IPO Delays Start to Pile Up in Europe Amid Market Turmoil

(Bloomberg) — Delayed listings are beginning to pile up in Europe with investors fleeing high-risk and frothy assets, forcing issuers to rethink their plans to raise fresh funding in volatile public markets.

Cheplapharm Arzneimittel GmbH on Friday became the latest to put its initial public offering on hold. The German drugmaker, which was looking to raise 750 million euros ($855 million), has decided to extend the timetable for its IPO, originally planned for the first quarter in Frankfurt, because of “current unfavorable market conditions,” the company said in a statement Friday.

The announcement came a day after startup WeTransfer pulled its Amsterdam offering, while U.K. law firm Mishcon de Reya LLP has also delayed for a second time what would have been the world’s biggest law-firm IPO, Bloomberg News reported.

The prospect of interest-rate increases combined with slowing economic growth and geopolitical tensions have set global equities on course for their worst month since the pandemic started, hurting demand for new stocks.
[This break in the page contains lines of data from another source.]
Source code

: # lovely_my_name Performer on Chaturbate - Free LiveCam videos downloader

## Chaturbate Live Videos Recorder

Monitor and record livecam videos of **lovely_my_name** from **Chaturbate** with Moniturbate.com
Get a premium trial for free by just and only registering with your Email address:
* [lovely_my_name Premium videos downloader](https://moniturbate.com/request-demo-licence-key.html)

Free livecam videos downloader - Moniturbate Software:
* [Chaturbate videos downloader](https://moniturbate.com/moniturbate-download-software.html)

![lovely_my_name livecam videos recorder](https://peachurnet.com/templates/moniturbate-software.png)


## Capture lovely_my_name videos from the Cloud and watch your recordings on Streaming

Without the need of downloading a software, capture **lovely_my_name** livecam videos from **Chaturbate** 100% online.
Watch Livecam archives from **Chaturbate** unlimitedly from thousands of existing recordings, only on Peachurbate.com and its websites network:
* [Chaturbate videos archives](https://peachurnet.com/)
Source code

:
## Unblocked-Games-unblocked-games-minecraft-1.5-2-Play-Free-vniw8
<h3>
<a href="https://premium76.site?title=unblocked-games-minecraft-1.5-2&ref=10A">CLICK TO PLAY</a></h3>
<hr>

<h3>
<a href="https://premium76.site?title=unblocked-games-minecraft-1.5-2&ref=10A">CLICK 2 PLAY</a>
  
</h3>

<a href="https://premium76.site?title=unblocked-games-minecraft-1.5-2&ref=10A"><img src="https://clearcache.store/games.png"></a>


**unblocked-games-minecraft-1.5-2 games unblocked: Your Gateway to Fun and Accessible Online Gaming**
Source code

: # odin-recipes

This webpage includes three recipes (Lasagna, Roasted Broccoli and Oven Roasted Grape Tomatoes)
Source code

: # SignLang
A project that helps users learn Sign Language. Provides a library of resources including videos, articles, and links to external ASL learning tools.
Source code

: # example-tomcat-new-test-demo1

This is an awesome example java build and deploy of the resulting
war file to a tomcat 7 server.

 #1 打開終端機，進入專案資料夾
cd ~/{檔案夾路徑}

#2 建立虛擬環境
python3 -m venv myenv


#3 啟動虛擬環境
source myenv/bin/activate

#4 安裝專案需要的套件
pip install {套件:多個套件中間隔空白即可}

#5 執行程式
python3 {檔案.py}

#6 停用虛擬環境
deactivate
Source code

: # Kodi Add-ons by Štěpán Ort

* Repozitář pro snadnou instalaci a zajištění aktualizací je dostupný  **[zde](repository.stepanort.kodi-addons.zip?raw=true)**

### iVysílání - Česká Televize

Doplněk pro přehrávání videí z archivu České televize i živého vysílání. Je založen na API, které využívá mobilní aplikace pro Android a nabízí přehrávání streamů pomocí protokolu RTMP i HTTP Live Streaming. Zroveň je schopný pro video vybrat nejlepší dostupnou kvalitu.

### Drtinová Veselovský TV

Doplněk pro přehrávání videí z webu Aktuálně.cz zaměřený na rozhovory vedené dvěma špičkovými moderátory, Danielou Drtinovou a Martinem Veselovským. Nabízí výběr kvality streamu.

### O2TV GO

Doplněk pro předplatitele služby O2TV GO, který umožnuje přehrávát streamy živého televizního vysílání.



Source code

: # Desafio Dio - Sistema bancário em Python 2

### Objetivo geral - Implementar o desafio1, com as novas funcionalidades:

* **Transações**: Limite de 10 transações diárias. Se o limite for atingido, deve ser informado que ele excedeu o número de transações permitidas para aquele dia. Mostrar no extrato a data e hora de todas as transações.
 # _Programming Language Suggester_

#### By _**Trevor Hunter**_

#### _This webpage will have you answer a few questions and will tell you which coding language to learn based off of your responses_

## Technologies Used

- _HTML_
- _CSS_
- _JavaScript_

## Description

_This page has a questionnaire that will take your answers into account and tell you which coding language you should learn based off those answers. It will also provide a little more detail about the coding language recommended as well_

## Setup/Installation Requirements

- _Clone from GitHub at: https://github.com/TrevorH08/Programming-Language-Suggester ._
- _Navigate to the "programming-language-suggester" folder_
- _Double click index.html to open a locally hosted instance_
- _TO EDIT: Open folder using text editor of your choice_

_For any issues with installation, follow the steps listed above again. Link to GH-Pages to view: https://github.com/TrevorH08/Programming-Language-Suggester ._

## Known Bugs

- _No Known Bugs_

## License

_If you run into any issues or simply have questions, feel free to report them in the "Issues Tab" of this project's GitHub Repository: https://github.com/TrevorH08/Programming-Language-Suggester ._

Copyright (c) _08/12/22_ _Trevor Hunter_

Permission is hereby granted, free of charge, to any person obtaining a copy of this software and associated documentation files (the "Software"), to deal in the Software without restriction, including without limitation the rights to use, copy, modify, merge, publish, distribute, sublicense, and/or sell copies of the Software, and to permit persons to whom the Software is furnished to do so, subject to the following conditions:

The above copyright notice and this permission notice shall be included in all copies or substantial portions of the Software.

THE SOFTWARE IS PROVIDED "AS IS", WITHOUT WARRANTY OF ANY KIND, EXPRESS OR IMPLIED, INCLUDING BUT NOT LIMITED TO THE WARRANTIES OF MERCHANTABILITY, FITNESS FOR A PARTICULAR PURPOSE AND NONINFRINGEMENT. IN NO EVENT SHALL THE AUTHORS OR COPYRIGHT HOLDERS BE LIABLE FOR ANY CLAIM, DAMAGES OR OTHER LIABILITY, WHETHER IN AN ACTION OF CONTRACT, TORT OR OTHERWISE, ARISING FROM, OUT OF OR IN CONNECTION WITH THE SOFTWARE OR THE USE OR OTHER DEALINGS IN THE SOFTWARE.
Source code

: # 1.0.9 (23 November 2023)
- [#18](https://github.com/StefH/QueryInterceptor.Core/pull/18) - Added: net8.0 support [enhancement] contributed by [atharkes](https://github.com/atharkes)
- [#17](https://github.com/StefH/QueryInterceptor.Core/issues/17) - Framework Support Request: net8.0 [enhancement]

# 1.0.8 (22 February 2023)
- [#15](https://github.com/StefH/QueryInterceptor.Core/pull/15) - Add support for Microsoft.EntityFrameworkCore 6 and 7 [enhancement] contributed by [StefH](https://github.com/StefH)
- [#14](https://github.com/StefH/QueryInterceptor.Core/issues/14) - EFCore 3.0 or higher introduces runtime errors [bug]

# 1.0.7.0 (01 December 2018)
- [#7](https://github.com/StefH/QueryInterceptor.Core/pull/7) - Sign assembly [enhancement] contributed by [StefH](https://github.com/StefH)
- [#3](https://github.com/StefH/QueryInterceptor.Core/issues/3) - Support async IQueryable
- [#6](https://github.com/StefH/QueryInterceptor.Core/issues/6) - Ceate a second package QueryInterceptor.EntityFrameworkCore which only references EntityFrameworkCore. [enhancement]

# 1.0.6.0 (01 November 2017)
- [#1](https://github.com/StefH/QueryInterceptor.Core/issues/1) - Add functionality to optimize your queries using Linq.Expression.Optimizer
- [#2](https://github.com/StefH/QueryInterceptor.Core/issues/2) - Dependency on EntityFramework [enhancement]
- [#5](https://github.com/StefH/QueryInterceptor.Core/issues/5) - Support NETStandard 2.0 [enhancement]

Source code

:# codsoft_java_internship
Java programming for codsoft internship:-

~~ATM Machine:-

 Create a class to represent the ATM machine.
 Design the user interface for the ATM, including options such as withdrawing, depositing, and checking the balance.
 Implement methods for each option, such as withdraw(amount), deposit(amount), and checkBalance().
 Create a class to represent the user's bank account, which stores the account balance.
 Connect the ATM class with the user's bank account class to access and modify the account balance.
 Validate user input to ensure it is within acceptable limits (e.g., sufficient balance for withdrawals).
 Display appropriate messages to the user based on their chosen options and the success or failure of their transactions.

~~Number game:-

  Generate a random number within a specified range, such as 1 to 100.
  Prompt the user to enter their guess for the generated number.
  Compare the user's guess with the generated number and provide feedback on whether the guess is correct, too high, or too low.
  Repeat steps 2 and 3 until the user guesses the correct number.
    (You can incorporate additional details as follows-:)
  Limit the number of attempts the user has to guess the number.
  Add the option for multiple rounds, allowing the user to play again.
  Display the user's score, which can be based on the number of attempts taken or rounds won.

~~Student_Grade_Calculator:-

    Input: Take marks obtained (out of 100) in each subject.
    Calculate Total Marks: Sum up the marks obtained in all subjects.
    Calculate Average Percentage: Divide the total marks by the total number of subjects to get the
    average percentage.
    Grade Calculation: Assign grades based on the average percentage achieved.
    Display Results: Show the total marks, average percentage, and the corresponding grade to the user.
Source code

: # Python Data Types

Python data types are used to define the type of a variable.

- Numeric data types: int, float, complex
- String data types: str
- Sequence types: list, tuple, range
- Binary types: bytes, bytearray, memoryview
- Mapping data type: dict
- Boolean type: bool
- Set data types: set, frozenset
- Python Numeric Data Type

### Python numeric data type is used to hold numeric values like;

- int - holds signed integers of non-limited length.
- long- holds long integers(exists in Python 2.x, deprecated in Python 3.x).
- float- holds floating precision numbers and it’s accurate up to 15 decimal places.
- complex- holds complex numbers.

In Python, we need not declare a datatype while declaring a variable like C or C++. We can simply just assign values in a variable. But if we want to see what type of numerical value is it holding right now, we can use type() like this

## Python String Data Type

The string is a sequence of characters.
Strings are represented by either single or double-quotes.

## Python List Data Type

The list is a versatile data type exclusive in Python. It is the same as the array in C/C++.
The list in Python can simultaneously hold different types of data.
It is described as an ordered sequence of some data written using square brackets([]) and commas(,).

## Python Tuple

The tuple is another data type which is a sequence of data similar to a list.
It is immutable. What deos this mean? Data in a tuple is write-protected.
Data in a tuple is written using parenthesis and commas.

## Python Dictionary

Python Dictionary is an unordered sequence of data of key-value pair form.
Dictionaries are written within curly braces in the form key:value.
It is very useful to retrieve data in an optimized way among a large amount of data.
“In an uncertain environment, one is not very keen to replace a stock he knows well in his portfolio with a lesser known IPO,” said Michel Keusch, portfolio manager at Switzerland-based Bellevue Asset Management. “The focus is more on revisiting every single existing name in one’s fund in order to navigate through these market rotations, rather than adding additional names and bringing incremental complexity and uncertainty,” he said.

It’s not just Europe, reluctant investors are delaying listing plans across the pond too. In New York, the market turmoil has made at least nine firms call off IPOs, including cloud-based human resources platform Justworks Inc. and Four Springs Capital Trust.